BEGIN THE DATA
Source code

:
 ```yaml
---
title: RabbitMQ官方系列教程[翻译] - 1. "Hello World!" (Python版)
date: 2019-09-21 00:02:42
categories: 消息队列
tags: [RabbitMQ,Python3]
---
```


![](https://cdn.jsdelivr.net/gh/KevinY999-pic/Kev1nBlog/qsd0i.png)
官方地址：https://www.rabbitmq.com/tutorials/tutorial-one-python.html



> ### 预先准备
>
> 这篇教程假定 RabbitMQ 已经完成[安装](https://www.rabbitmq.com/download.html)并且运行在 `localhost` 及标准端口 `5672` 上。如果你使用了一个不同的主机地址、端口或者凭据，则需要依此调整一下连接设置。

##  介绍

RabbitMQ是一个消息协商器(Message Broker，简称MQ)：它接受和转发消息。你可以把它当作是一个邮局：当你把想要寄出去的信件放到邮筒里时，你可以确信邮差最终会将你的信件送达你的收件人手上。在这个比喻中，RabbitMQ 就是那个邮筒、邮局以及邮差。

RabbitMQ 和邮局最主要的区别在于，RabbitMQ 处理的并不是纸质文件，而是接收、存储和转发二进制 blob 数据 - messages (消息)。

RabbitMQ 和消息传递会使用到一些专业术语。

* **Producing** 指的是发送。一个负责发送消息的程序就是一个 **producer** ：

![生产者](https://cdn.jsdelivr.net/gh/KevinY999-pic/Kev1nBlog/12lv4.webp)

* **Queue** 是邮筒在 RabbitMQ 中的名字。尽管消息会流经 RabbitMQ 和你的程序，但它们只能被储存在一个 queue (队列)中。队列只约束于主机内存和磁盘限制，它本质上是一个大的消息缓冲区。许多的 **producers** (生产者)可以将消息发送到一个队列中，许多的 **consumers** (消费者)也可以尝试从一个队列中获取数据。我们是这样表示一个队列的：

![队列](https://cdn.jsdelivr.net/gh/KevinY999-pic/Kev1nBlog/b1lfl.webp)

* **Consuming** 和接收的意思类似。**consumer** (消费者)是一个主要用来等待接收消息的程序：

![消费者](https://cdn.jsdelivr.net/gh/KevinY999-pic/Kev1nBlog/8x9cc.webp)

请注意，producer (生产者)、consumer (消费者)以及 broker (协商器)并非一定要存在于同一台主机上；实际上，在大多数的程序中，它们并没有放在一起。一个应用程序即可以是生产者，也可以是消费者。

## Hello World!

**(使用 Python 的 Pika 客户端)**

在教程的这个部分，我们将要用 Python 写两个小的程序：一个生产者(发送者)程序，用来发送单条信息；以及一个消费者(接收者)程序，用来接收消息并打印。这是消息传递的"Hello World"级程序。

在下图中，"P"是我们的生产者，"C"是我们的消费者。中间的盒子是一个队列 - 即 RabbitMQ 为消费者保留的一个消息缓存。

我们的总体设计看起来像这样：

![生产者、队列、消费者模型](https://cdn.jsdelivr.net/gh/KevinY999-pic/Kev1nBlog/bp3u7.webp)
END THE DATA
▸ **TASK DETAILS**: In the records above, how many lines hold the string "World"? Respond with that number only.

▸ **EXPECTED OUTPUT**: 3